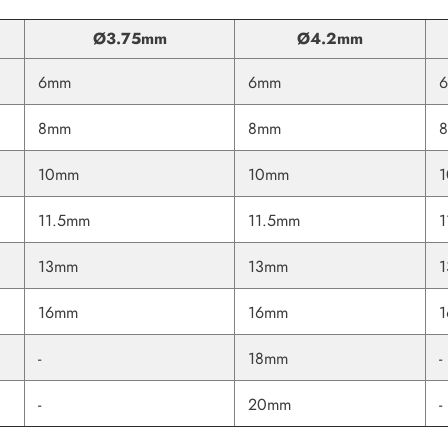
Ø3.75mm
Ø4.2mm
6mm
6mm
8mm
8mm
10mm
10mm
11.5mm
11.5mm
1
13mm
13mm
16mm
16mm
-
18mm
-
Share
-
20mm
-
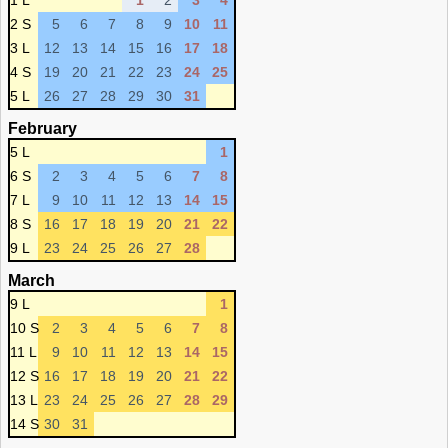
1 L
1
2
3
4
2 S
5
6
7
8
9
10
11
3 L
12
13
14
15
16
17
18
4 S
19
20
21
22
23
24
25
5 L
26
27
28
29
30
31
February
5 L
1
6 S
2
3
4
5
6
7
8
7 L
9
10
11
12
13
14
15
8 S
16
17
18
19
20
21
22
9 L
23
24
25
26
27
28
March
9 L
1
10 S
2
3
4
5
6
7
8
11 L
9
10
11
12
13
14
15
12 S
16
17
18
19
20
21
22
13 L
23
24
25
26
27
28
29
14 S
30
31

==

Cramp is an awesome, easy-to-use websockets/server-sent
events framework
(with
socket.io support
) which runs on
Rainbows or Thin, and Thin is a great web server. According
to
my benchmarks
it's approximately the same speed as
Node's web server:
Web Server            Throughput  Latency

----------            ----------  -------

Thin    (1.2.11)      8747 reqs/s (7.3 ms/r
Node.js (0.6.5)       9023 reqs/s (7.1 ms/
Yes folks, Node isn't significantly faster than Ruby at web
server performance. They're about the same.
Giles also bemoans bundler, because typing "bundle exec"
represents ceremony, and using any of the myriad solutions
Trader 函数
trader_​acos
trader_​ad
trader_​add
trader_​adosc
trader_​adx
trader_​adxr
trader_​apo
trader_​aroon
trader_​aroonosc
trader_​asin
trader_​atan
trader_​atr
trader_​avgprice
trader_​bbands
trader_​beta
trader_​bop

HOW TO COMPLETE THIS TASK: Please reproduce, unchanged, the lines from the one containing "reqs/s (7.3 ms/r" up to and including the one containing "trader_​bop", and nothing else.

RESULT OF THIS TASK:
Thin    (1.2.11)      8747 reqs/s (7.3 ms/r
Node.js (0.6.5)       9023 reqs/s (7.1 ms/
Yes folks, Node isn't significantly faster than Ruby at web
server performance. They're about the same.
Giles also bemoans bundler, because typing "bundle exec"
represents ceremony, and using any of the myriad solutions
Trader 函数
trader_​acos
trader_​ad
trader_​add
trader_​adosc
trader_​adx
trader_​adxr
trader_​apo
trader_​aroon
trader_​aroonosc
trader_​asin
trader_​atan
trader_​atr
trader_​avgprice
trader_​bbands
trader_​beta
trader_​bop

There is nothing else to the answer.